Consigne:
Pourriez-vous poursuivre l'homélie ci-dessous sur l'appel des douze apôtres, en reprenant juste après sa dernière phrase ?

18 juin 2023 – Onzième Dimanche du Temps Ordinaire18 juin 2023

Chers frères et sœurs,

Tous les cinq ans, dans les semaines qui suivent l’élection du Président de la République, le même rituel se reproduit. Le Secrétaire Général du Palais de l’Élysée rassemble la presse et fait publiquement l’annonce de la composition du nouveau gouvernement. Il lit la liste, dans l’ordre protocolaire : premier ministre, ministres et secrétaires d’état. Et les journalistes, aussitôt, dressent le profil des nouveaux membres du gouvernement, essayant de deviner les raisons du choix de chacun : ses qualités, ses réseaux d’influence, ses idées, ses secrets… Même si saint Matthieu ne le dit pas explicitement dans l’évangile, on peut supposer que Jésus, lui aussi, a annoncé publiquement les noms des douze apôtres devant tous les disciples rassemblés, pour que l’autorité qu’il leur donnait soit connue et reconnue. Et l’on peut aussi supposer que les disciples, eux aussi, ont fait des commentaires et se sont posés quelques questions : pourquoi eux ? Pourquoi douze ? Et pourquoi pas moi ? Et pourquoi des apôtres, alors qu’il y a déjà des disciples ?

Données enregistrées:
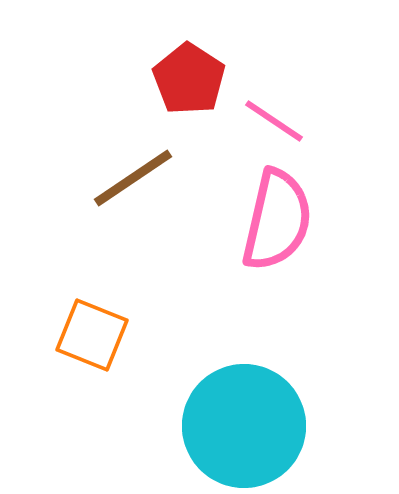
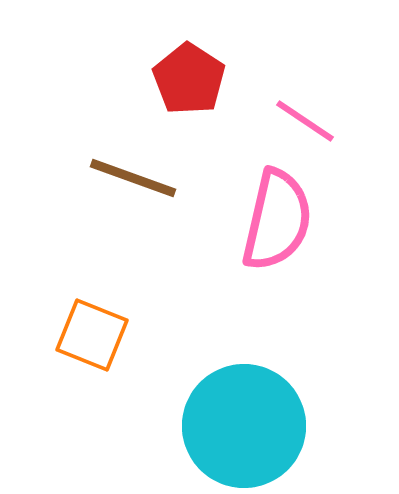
pink line: moved 31 px right
brown line: rotated 54 degrees clockwise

Réponse attendue:
A toutes ces questions, Jésus semble ne pas répondre. Pourtant, à la fin de ses instructions aux douze apôtres, il prononce cette petite phrase : « Vous avez reçu gratuitement, donnez gratuitement. » On pourrait prendre ces mots pour une banale formule de savoir-vivre ; en réalité, c’est bien plus que cela. Dans notre vie quotidienne, ce qui est gratuit est un peu ambigu. Une chose gratuite peut sembler séduisante, surtout si l’on aime l’argent et que l’on est économe, voire un peu radin – ce qui est, il faut bien l’avouer, une caractéristique du caractère Lyonnais. Dans ces conditions, on veut bien recevoir gratuitement, mais sans doute pas donner gratuitement. De plus, dans cette logique-là, on aime l’idée de ce qui est gratuit, mais l’on se doute aussi qu’il peut y avoir un piège : lorsque le vendeur de fruits et légumes, à la fin du marché, tient à me donner gratuitement ses dernières tomates, c’est peut-être parce qu’il veut s’en débarrasser : il a envie de rentrer chez lui, ses tomates sont un peu pourries, il feint la générosité… et moi, en acceptant, je ne fais pas réellement une bonne affaire.

Bref : ce qui est gratuit, c’est par définition ce qui n’a pas de prix. Dans notre vie quotidienne, c’est souvent gratuit parce que ça ne vaut pas cher, ou même, parce que ça ne vaut rien. Mais dans la logique de Dieu, si c’est gratuit, c’est parce que c’est infiniment précieux, si précieux que l’on ne peut pas lui donner de prix. « Vous avez reçu gratuitement », dit Jésus : les douze n’ont rien demandé, rien mérité ; ils n’ont même pas plus de qualités que les autres, ils n’avaient pas de droit à devenir apôtres. « Donnez gratuitement » : il n’y ni orgueil, ni profit, ni récompense à tirer de ce titre d’apôtres ; seulement une belle et humble joie.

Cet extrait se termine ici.